40 — Competition and Success in the Meme Pool: a Case Study on Quickmeme.com

Michele Coscia (1304.1712)

Read on 30 September 2017
#meme  #economics  #scraping  #internet  #culture 

This paper explores the data available from Quickmeme.com, an internet-meme creation website. Coscia likely chose this resource because of the strong time-stamping and usage metadata associated with each creation: This allows some degree of use-tracking/

Perhaps one of the most delicious parts of this paper is when Coscia explains appropriate usage of different memes. A real excerpt:

“Ridiculously Photogenic Guy” (RFG), instead, has an immediate peak larger than BLB, but it then fades into oblivion as an ephemeral trend.

Coscia downloaded around 179,000 meme “implementations” (unique text and creation-date) and tracked them over usage for several months. The popularity data follow a power law curve: There are a handful of extremely popular memes, with a quick falloff.
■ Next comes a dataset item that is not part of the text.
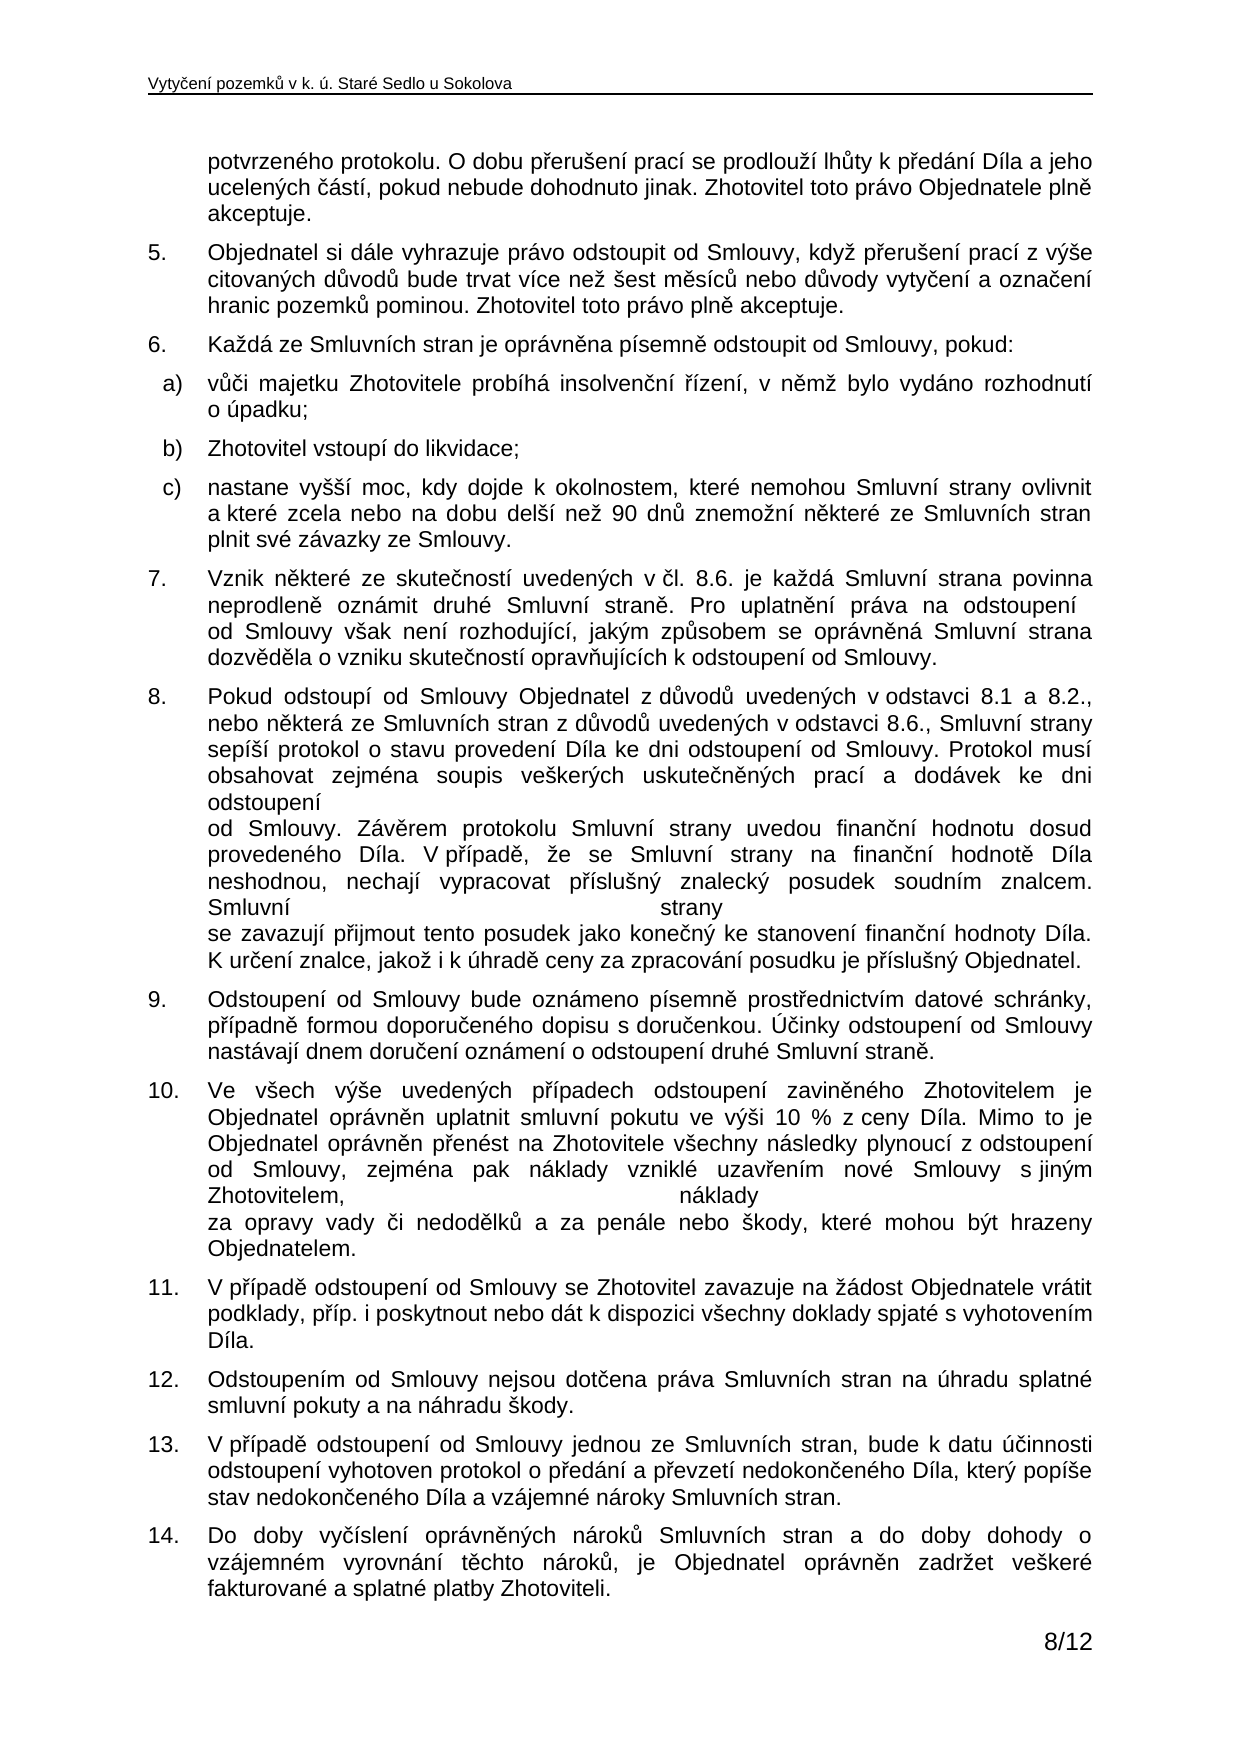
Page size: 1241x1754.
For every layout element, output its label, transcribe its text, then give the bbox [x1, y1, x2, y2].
Memes that make it to the front page of the site have a greater-than-expected response, due to the heightened exposure — in what Coscia calls the “front page effect”.

Coscia’s model of meme spread points out a few intuitive but interesting features of the data: Different memes compete for attention; or similar memes boost each others’ popularity by mutual exposure. (The math is not too hard to follow, so if this sounds like a thing you want to read more about, this is a great paper to check out.)

There were further time- and neighbor-dependent patterns: Higher popularity peaks appear to paradoxically reduce the long-term success rate of memes: High-peak memes have a 13% success-rate; low-peak memes have a 55% success-rate. Memes with similar neighbors (similar text or imagery) tend to collaborate in popularity-level, and survive for longer, with greater resilience to becoming outdated.